With every picture left out, give the data below back exactly.

Material for this task START

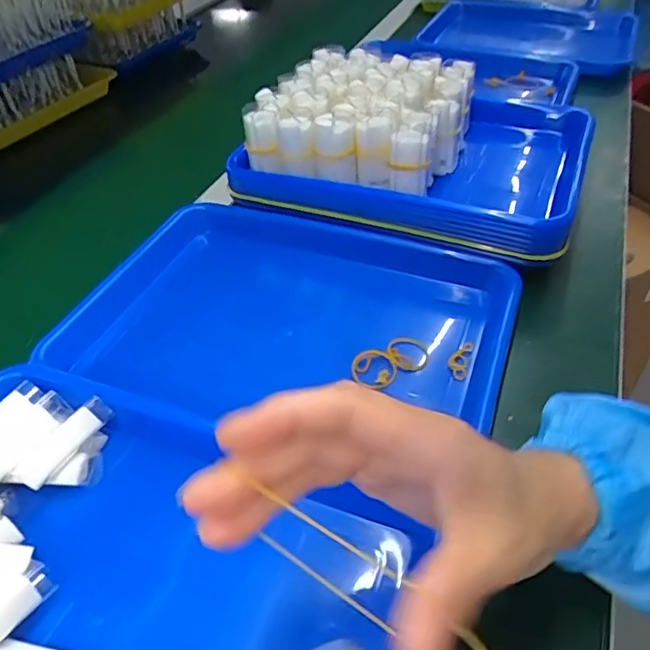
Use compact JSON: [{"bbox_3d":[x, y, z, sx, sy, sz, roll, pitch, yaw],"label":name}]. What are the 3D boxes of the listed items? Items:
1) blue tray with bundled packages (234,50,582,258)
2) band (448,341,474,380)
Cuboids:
[{"bbox_3d":[0.094,-0.201,0.597,0.321,0.092,0.273,12,45,15],"label":"blue tray with bundled packages"},{"bbox_3d":[0.105,0.027,0.444,0.015,0.009,0.034,14,45,16],"label":"band"}]

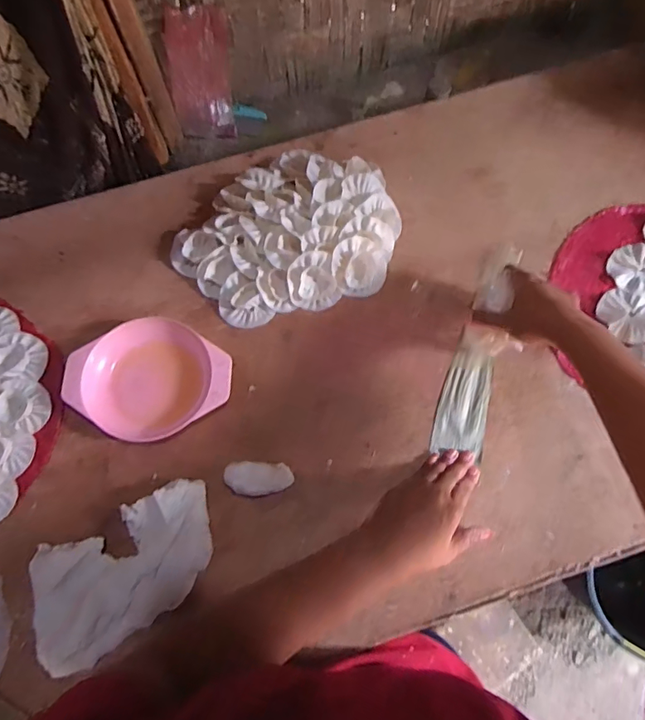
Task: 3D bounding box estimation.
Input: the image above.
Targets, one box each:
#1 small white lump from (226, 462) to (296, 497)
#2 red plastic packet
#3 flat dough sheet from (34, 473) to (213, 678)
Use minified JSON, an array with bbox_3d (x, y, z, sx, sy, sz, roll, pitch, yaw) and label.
[{"bbox_3d":[-0.070,0.133,0.548,0.072,0.035,0.034,1,72,2],"label":"small white lump"},{"bbox_3d":[-0.183,-0.429,0.752,0.093,0.178,0.013,-21,53,-21],"label":"red plastic packet"},{"bbox_3d":[-0.194,0.213,0.500,0.176,0.069,0.119,-26,73,-7],"label":"flat dough sheet"}]

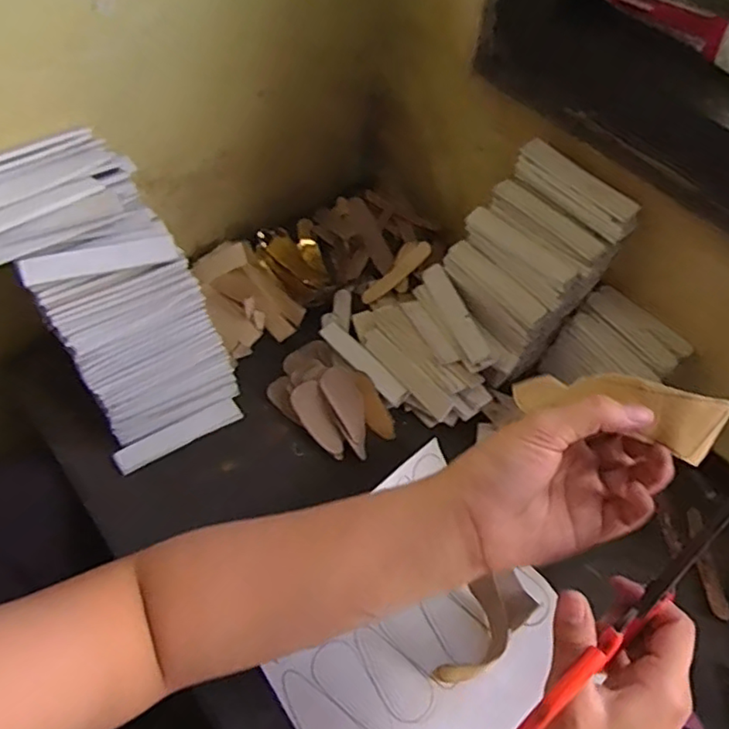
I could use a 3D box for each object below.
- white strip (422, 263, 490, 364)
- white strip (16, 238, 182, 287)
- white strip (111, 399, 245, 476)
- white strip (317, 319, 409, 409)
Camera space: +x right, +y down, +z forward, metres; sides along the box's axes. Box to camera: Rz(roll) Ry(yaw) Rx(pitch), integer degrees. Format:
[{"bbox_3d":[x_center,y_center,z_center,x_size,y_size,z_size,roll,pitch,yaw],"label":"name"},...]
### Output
[{"bbox_3d":[0.083,-0.048,0.551,0.022,0.004,0.107,-31,65,11],"label":"white strip"},{"bbox_3d":[-0.199,-0.079,0.458,0.111,0.021,0.007,-17,16,-27],"label":"white strip"},{"bbox_3d":[-0.161,0.062,0.524,0.109,0.004,0.021,-26,86,-18],"label":"white strip"},{"bbox_3d":[-0.001,-0.003,0.561,0.022,0.007,0.108,-35,65,-24],"label":"white strip"}]

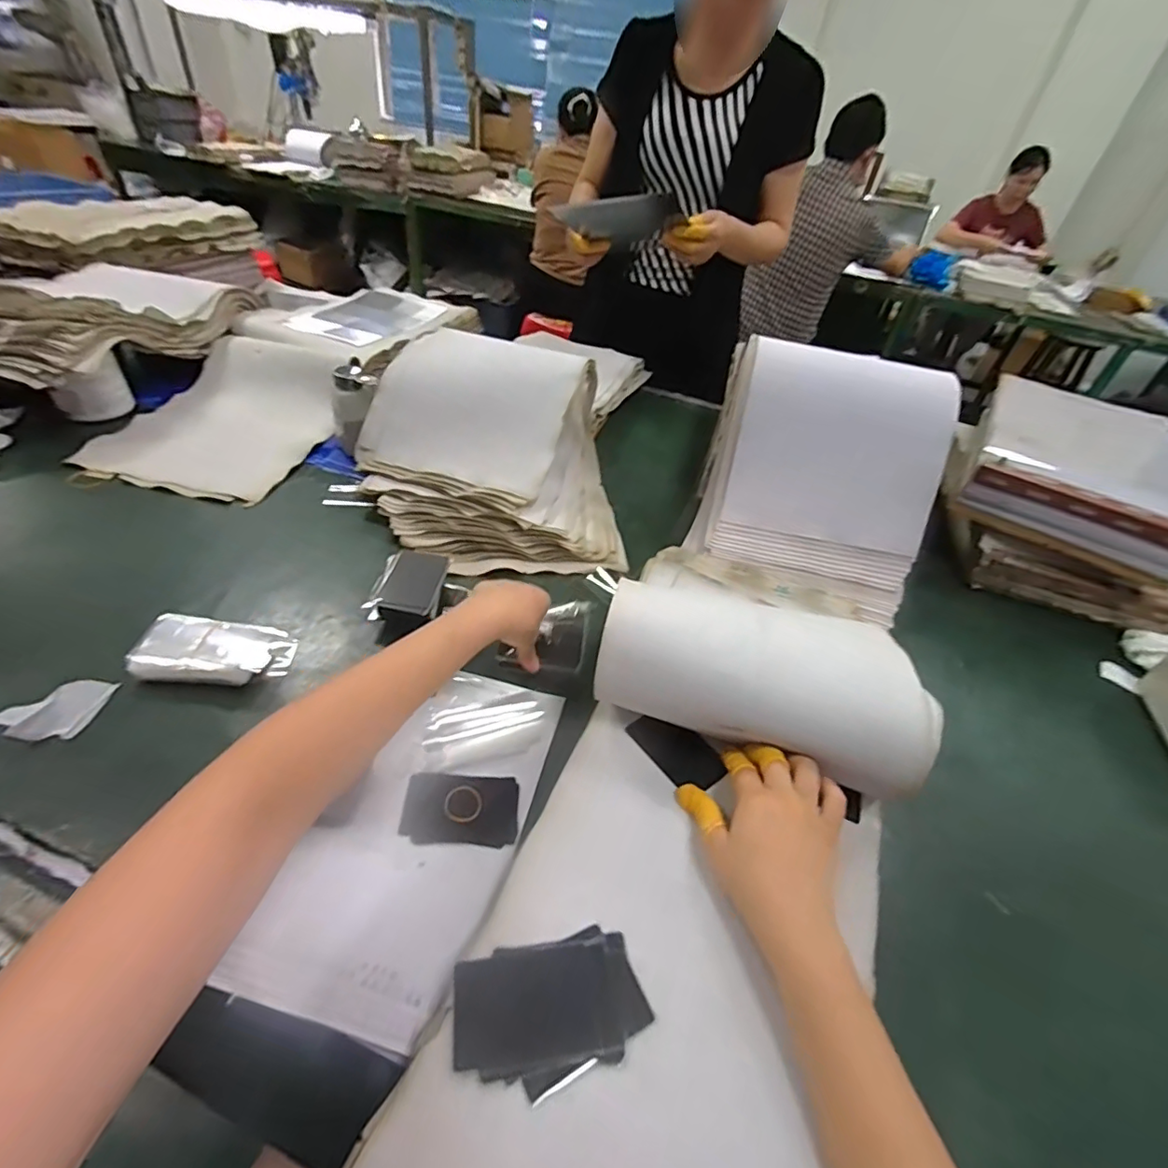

Material for this task END

_Answer for the task_
Use compact JSON: [{"bbox_3d":[x, y, z, sx, sy, sz, roll, pitch, yaw],"label":name}]. What are the 3D boxes of the listed items? Items:
1) blue tray with bundled packages (234,50,582,258)
2) band (448,341,474,380)
Cuboids:
[{"bbox_3d":[0.094,-0.201,0.597,0.321,0.092,0.273,12,45,15],"label":"blue tray with bundled packages"},{"bbox_3d":[0.105,0.027,0.444,0.015,0.009,0.034,14,45,16],"label":"band"}]

Task: 3D bounding box estimation.
Input: the image above.
Targets, one box each:
#1 small white lump from (226, 462) to (296, 497)
#2 red plastic packet
#3 flat dough sheet from (34, 473) to (213, 678)
Use minified JSON, an array with bbox_3d (x, y, z, sx, sy, sz, roll, pitch, yaw) and label.
[{"bbox_3d":[-0.070,0.133,0.548,0.072,0.035,0.034,1,72,2],"label":"small white lump"},{"bbox_3d":[-0.183,-0.429,0.752,0.093,0.178,0.013,-21,53,-21],"label":"red plastic packet"},{"bbox_3d":[-0.194,0.213,0.500,0.176,0.069,0.119,-26,73,-7],"label":"flat dough sheet"}]

I could use a 3D box for each object below.
- white strip (422, 263, 490, 364)
- white strip (16, 238, 182, 287)
- white strip (111, 399, 245, 476)
- white strip (317, 319, 409, 409)
Camera space: +x right, +y down, +z forward, metres; sides along the box's axes. Box to camera: Rz(roll) Ry(yaw) Rx(pitch), integer degrees. Format:
[{"bbox_3d":[x_center,y_center,z_center,x_size,y_size,z_size,roll,pitch,yaw],"label":"name"},...]
### Output
[{"bbox_3d":[0.083,-0.048,0.551,0.022,0.004,0.107,-31,65,11],"label":"white strip"},{"bbox_3d":[-0.199,-0.079,0.458,0.111,0.021,0.007,-17,16,-27],"label":"white strip"},{"bbox_3d":[-0.161,0.062,0.524,0.109,0.004,0.021,-26,86,-18],"label":"white strip"},{"bbox_3d":[-0.001,-0.003,0.561,0.022,0.007,0.108,-35,65,-24],"label":"white strip"}]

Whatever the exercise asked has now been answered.